At its heart, the Transformer replaces recurrence with a mechanism called Attention. The intuition is that for any given word in a sentence, the model should 'attend' to other words that provide necessary context. For instance, in the phrase 'The animal didn't cross the street because it was too tired,' the word 'it' must be mathematically linked to 'animal.' This is achieved by mapping input embeddings into three distinct vector spaces: Queries, Keys, and Values, allowing the model to perform a fuzzy lookup based on similarity.
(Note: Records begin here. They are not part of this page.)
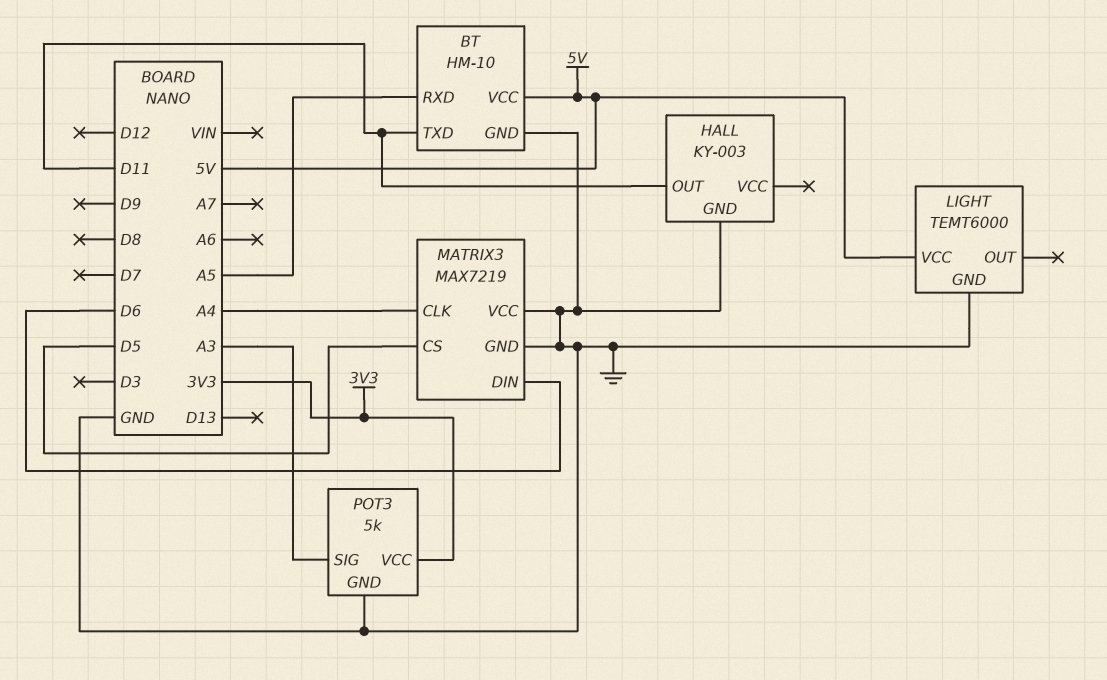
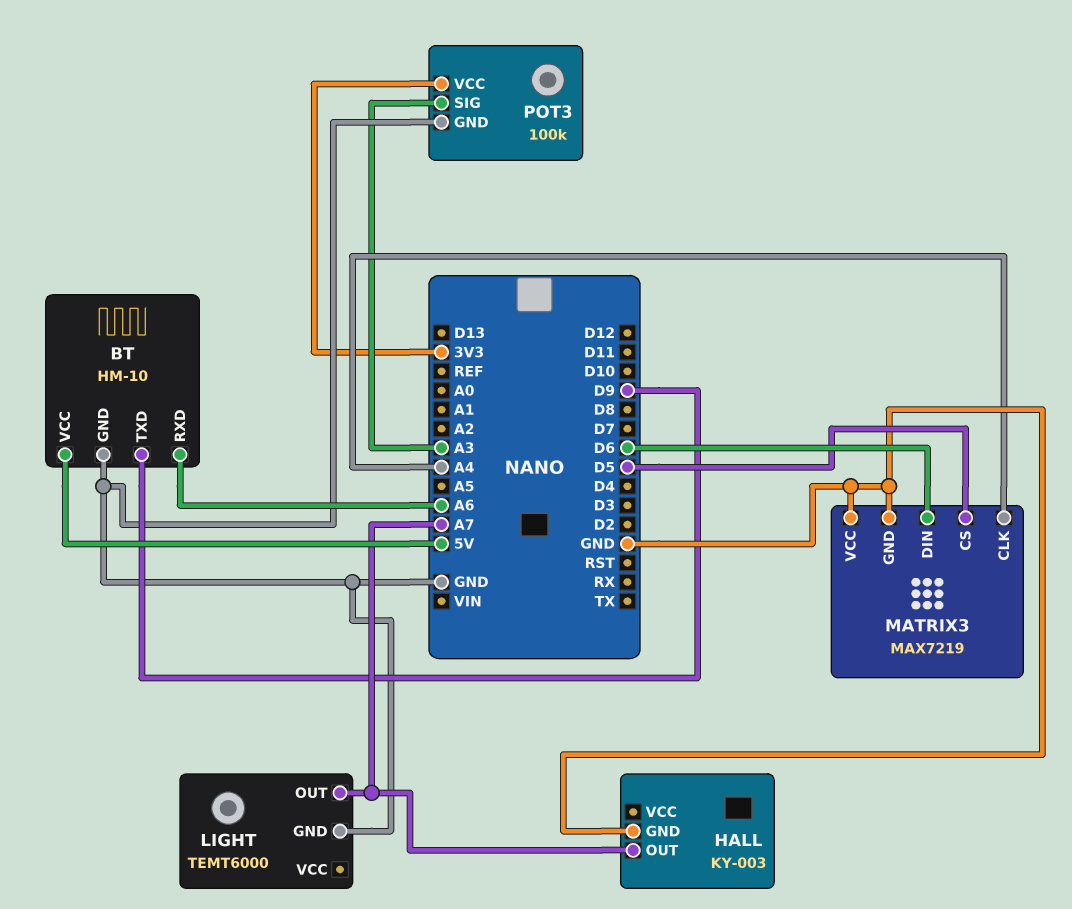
BT pin RXD: A5 -> A6
BT pin TXD: D11 -> D9
HALL pin OUT: D11 -> A7
LIGHT pin OUT: none -> A7
LIGHT pin VCC: 5V -> none
POT3: 5k -> 100k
Mathematically, we begin with an input matrix $X \\∈ \\ℝ^{n \\× d}$, where $n$ is the sequence length and $d$ is the embedding dimension. We project $X$ into three spaces using learned weight matrices $W^Q, W^K, W^V \\∈ \\ℝ^{d \\× d_k}$. The Scaled Dot-Product Attention is defined as: $$ \text{Attention}(Q, K, V) = \text{softmax}\left(\frac{QK^T}{\sqrt{d_k}}\right)V $$ Here, $QK^T$ computes the alignment between every pair of tokens. We divide by $\sqrt{d_k}$ to prevent the dot products from growing too large in magnitude, which would push the softmax function into regions with extremely small gradients.
Single-head attention is limiting because it only captures one type of relationship. Multi-Head Attention (MHA) allows the model to jointly attend to information from different representation subspaces. By utilizing $h$ parallel attention heads, each with its own set of projection matrices $W_i^Q, W_i^K, W_i^V$, the model can simultaneously track syntactic dependencies (like subject-verb agreement) and semantic relations (like coreference) in different heads.
The formal process for MHA involves computing the output of each head independently and then concatenating them. Let $\text{head}_i = \text{Attention}(XW_i^Q, XW_i^K, XW_i^V)$. The final output is computed by multiplying the concatenated heads by a final linear projection matrix $W^O \\∈ \\ℝ^{hd_k \\× d}$: $$ \text{MultiHead}(Q, K, V) = \text{Concat}(\text{head}_1, \dots, \text{head}_h)W^O $$ This structure ensures that the multi-dimensional insights captured by the heads are fused back into the original model dimension $d$.
Following the attention mechanism, the Transformer employs a Position-wise Feed-Forward Network (FFN). While attention allows tokens to interact with each other, the FFN allows each token to be processed independently. The intuition is to project the token into a higher-dimensional space to extract complex features and then project it back. It operates as a localized 'knowledge base' where the model stores patterns learned during training.
The FFN consists of two linear transformations with a non-linear activation function (typically ReLU or GeLU) in between. Given an input $x$, the operation is expressed as: $$ \text{FFN}(x) = \max(0, xW_1 + b_1)W_2 + b_2 $$ Where $W_1 \\∈ \\ℝ^{d \\× d_{ff}}$ and $W_2 \\∈ \\ℝ^{d_{ff} \\× d}$, with $d_{ff}$ typically being much larger than $d$ (e.g., 2048 vs 512). This 'expansion-contraction' architecture allows the network to perform a highly non-linear transformation on each position independently, ensuring the model can approximate complex functions across the sequence.